House debates
Wednesday, 2 June 2021
Motions
Volunteer Organisations
11:39 am
Julie Owens (Parramatta, Australian Labor Party) Share this | Hansard source
I move:
That this House:
(1) acknowledges the almost 6 million Australian volunteers who contribute 600 million hours each year to help others through secular and faith-based volunteering organisations;
(2) notes that:
(a) in early 2020, two out of every three volunteers cut back their hours, including many older volunteers who had to self-isolate, leaving charities short by an estimated 12.2 million hours per week; and
(b) only around one in four volunteer organisations managed to get volunteer participation back to pre-pandemic levels of activity by the start of 2021;
(3) recognises that while volunteering organisations have been supporting much greater numbers of people in need with fewer resources during the coronavirus pandemic, there was nothing in the Government's latest budget for volunteers; and
(4) calls on the Government to get behind our volunteer organisations and make sure they have the resources they need to continue their important work.

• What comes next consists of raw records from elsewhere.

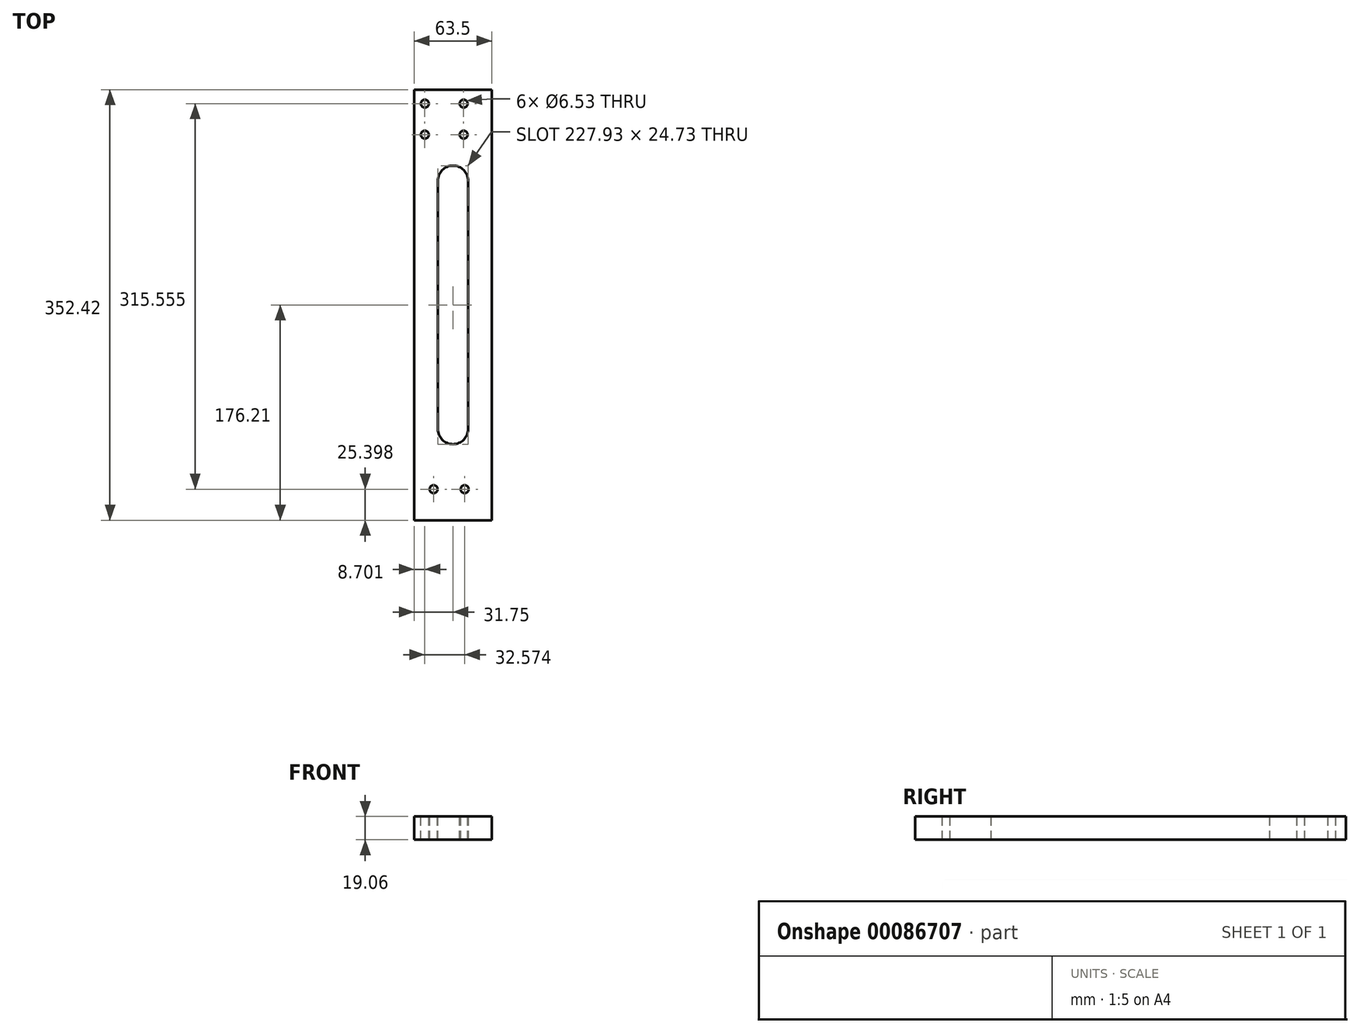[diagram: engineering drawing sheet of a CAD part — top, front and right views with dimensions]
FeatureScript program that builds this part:
annotation { "Feature Type Name" : "Feature", "Feature Type Description" : "" }
export const myFeature = defineFeature(function(context is Context, id is Id, definition is map)
    precondition{}
    {
        {
            var Q0;
            Q0=qCreatedBy(makeId("Front.planeOp"),FACE);
            var sketch = newSketch(context, id + "F0", { "sketchPlane" : qUnion([Q0])});
            skLineSegment(sketch, "E0.bottom", {"start": v(31.75, 9.53) * mm, "end": v(-31.75, 9.53) * mm});
            skLineSegment(sketch, "E0.top", {"start": v(31.75, -9.52) * mm, "end": v(-31.75, -9.52) * mm});
            skLineSegment(sketch, "E0.left", {"start": v(31.75, 9.53) * mm, "end": v(31.75, -9.52) * mm});
            skLineSegment(sketch, "E0.right", {"start": v(-31.75, 9.53) * mm, "end": v(-31.75, -9.52) * mm});
            skPoint(sketch, "E0.middle", {"position": v(0, 0) * mm});
            skSolve(sketch);
        }
        {
            var Q0;
            Q0 = qSketchRegion(id + "F0", true);
            extrude(context, id + "F1", {"entities" : qUnion([Q0]), "endBound" : BoundingType.SYMMETRIC, "depth" : 352.42 * mm});
        }
        {
            var Q0;
            Q0=makeQuery(id+"F1.opExtrude","SWEPT_FACE",FACE,{"disambiguationData":[OSD([sQuery(id+"F0.wireOp",EDGE,"E0.bottom")])]});
            var sketch = newSketch(context, id + "F2", { "sketchPlane" : qUnion([Q0])});
            skPoint(sketch, "E1", {"position": v(-23.05, 164.74) * mm});
            skPoint(sketch, "E2", {"position": v(-23.05, 139.34) * mm});
            skPoint(sketch, "E3", {"position": v(8.7, 139.34) * mm});
            skPoint(sketch, "E4", {"position": v(8.7, 164.74) * mm});
            skPoint(sketch, "E5", {"position": v(9.53, -150.81) * mm});
            skPoint(sketch, "E6", {"position": v(-15.88, -150.81) * mm});
            skLineSegment(sketch, "E7", {"start": v(-31.75, -150.81) * mm, "end": v(31.75, -150.81) * mm, "construction": true});
            skLineSegment(sketch, "E8.bottom", {"start": v(-23.05, 164.74) * mm, "end": v(8.7, 164.74) * mm, "construction": true});
            skLineSegment(sketch, "E8.top", {"start": v(-23.05, 139.34) * mm, "end": v(8.7, 139.34) * mm, "construction": true});
            skLineSegment(sketch, "E8.left", {"start": v(-23.05, 164.74) * mm, "end": v(-23.05, 139.34) * mm, "construction": true});
            skLineSegment(sketch, "E8.right", {"start": v(8.7, 164.74) * mm, "end": v(8.7, 139.34) * mm, "construction": true});
            skSolve(sketch);
        }
        {
            var Q0;
            Q0=sQuery(id+"F2.wireOp",VERTEX,"E4");
            var Q1;
            Q1=sQuery(id+"F2.wireOp",VERTEX,"E3");
            var Q2;
            Q2=sQuery(id+"F2.wireOp",VERTEX,"E2");
            var Q3;
            Q3=sQuery(id+"F2.wireOp",VERTEX,"E1");
            var Q4;
            Q4=sQuery(id+"F2.wireOp",VERTEX,"E6");
            var Q5;
            Q5=sQuery(id+"F2.wireOp",VERTEX,"E5");
            var Q6;
            Q6=makeQuery(id+"F1.opExtrude","SWEPT_BODY",BODY,{"disambiguationData":[OSD([sQuery(id+"F0.wireOp",EDGE,"E0.bottom"),sQuery(id+"F0.wireOp",EDGE,"E0.top"),sQuery(id+"F0.wireOp",EDGE,"E0.left"),sQuery(id+"F0.wireOp",EDGE,"E0.right")])]});
            hole(context, id + "F3", {"style" : HoleStyle.SIMPLE, "endStyle" : HoleEndStyle.THROUGH, "standardTappedOrClearance" : lookupTablePath({ "standard" : "ANSI", "engagement" : "75%", "pitch" : "18 tpi", "size" : "5/16", "type" : "Tapped" }), "standardBlindInLast" : lookupTablePath({ "standard" : "ANSI", "engagement" : "75%", "pitch" : "18 tpi", "size" : "5/16", "type" : "Tapped" }), "holeDiameter" : 6.53 * mm, "locations" : qUnion([Q0, Q1, Q2, Q3, Q4, Q5]), "scope" : qUnion([Q6]), "isTappedThrough" : true, "majorDiameter" : 7.94 * mm, "showTappedDepth" : true});
        }
        {
            var Q0;
            Q0=makeQuery(id+"F1.opExtrude","SWEPT_FACE",FACE,{"disambiguationData":[OSD([sQuery(id+"F0.wireOp",EDGE,"E0.bottom")])]});
            var sketch = newSketch(context, id + "F4", { "sketchPlane" : qUnion([Q0])});
            skLineSegment(sketch, "E9", {"start": v(-12.37, -101.6) * mm, "end": v(-12.37, 101.6) * mm});
            skLineSegment(sketch, "E10", {"start": v(12.37, 101.6) * mm, "end": v(12.37, -101.6) * mm});
            skArc(sketch, "E11", {"start": v(-12.37, -101.6) * mm, "mid": v(0, -113.97) * mm, "end": v(12.37, -101.6) * mm});
            skArc(sketch, "E12", {"start": v(12.37, 101.6) * mm, "mid": v(0, 113.97) * mm, "end": v(-12.37, 101.6) * mm});
            skSolve(sketch);
        }
        {
            var Q0;
            Q0=makeQuery(id+"F4.imprint","IMPRINT",FACE,{"disambiguationData":[TD([[makeQuery(id+"F4.imprint","IMPRINT",EDGE,{"derivedFrom":sQuery(id+"F4.wireOp",EDGE,"E9")}),-1.0]])]});
            extrude(context, id + "F5", {"entities" : qUnion([Q0]), "operationType" : NewBodyOperationType.REMOVE, "endBound" : BoundingType.THROUGH_ALL, "oppositeDirection" : true, "depth" : 25.4 * mm});
        }
    });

When you're lucky enough to be elected as a member of parliament you meet the best people, people who volunteer, give their time and capacity every day to help others. And in this time of COVID I particularly want to pay tribute to the six million Australian volunteers who contribute around 600 million hours each year to helping others. They are the backbone of our secular and our faith-based community organisations. This became all the more obvious during the coronavirus pandemic when volunteering organisations stepped up when the Morrison government was absent.

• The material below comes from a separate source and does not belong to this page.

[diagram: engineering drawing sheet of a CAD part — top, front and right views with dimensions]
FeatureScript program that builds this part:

In my electorate volunteers mobilised to feed thousands of people, including temporary visa holders, international students, refugees and asylum seekers who received no support from the government when they lost work last year. Unfortunately, for most organisations this has meant doing more with less because as demand shot up many volunteers had to opt out. In early 2020 two out of every three volunteers cut back their hours, including many older volunteers who had to self-isolate, leaving charities short by an estimated 12.2 million hours per week. Only around one in four organisations were able to get volunteer participation back to pre-pandemic levels of activity by the start of this year. I give my profound thanks to all of those individuals and organisations who stepped into the gap last year and who continue to do so at a time that is still of great need in our community.

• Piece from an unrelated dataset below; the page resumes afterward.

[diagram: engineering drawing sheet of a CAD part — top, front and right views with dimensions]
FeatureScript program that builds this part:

When COVID hit hard last year there were huge gaps in the support that the Morrison government gave. We saw gaps in support for temporary visa holders, international students, refugees and asylum seekers and a number of organisations stepped in. The Sathya Sai organisation, which was established in 1960s by Sathya Sai Baba, is an organisation dedicated to providing service activities for people as a means for spiritual advancement. They participated in an interesting way last year. They stepped into the middle. Volunteers from the youth wing of Sri Sathya Sai International collected donations of staple foods like rice and flour from the front door of people's homes and distributed those to other organisations who would package them up for distribution to the community. A really interesting approach, stepping into a gap that existed, providing support to organisations who worked on the frontline. I thank the youth wing of Sri Sathya Sai International for an extraordinary contribution. I know that their service continues. It's a really extraordinary contribution at a time of great need.
An organisation that stepped into the gap last year when so many people were left behind was the Tamil Friends of Labor. With support from Sri Sathya Sai and the Tamil Resource Centre at Pendle Hill, volunteers at Tamil Friends of Labor delivered thousands of emergency food parcels last year. For the most part the parcels went to people who had been left out of the support packages. These included refugees, asylum seekers and temporary visa holders—people who received no support from the government during the pandemic.
I put my hand up to help with some of the deliveries—many, many others did too. They put in many more hours than I did, but in that short period I met people who'd been working in local restaurants who were the first to lose their jobs when the lockdown started, people let go because they weren't eligible for JobKeeper. I met one young refugee family living in a share house in Granville with a newborn baby. His dad had lost his job when COVID struck—one month before the baby was born. There was no money left for food and nappies. They were sharing that two bedroom house with two other families. Thank you so much to Tamil Friends of Labor for the work they did. I met so many people who were really struggling. It was a small amount of help but help that really made a difference.
I also want to talk about Parramatta Mission, one of the mainstays in my community that provides meals—breakfast, lunch—and other emergency services to people in most need. Their demand for services, including cooked meals and food, had absolutely skyrocketed when COVID struck. Like so many organisations, their regular volunteers are retirees so during the lockdown they lost most of them overnight. At the same time demand for their services skyrocketed. There was a 25 per cent increase in new people accessing their services and a 40 per cent increase in demand for food hamper relief. When the queues stretched outside the Centrelink office volunteers went down to tell people in the queue that they were there if they were needed. They met one man who, as soon as they spoke, broke down in tears because he'd never been out of work and had no idea how to feed his family. I thank Parramatta Mission and all the other volunteers so much for their efforts. They were absolutely there when our community needed them and we wouldn't have got through it without them.